◆ **REQUIRED WORK**:
Go through the data from its first line and retype each line, stopping once the line containing "Identify the document" has been retyped.

━━━━━━━━━━━━━━━━━━━━━━━━━━━━━━

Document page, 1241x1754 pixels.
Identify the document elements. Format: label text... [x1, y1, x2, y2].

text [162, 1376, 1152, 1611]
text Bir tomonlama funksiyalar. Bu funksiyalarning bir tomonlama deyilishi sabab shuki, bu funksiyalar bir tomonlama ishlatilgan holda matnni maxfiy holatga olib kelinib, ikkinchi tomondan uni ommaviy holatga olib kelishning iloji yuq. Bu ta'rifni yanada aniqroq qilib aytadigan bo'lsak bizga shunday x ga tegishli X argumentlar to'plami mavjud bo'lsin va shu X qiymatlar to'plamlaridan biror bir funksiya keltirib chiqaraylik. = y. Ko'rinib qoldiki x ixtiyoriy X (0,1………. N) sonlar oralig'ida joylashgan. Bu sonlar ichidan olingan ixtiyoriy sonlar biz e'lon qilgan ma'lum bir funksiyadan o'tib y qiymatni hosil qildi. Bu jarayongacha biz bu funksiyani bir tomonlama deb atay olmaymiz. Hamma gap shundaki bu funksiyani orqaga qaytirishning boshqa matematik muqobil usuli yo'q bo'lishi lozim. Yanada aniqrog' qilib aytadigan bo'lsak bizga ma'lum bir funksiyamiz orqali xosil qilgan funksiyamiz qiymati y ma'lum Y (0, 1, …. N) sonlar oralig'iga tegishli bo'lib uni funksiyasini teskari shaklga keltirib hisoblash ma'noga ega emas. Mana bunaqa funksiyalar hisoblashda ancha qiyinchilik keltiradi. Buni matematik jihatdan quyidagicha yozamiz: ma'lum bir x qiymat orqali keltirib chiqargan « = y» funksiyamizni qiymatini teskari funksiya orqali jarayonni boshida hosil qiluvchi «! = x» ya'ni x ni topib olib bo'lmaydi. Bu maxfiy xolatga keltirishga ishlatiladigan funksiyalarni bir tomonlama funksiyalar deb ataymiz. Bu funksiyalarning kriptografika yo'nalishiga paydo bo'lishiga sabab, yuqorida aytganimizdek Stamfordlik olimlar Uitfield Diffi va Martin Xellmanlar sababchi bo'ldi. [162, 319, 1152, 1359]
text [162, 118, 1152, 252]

━━━━━━━━━━━━━━━━━━━━━━━━━━━━━━

◆ **RESULT**:
Document page, 1241x1754 pixels.
Identify the document elements. Format: label text... [x1, y1, x2, y2].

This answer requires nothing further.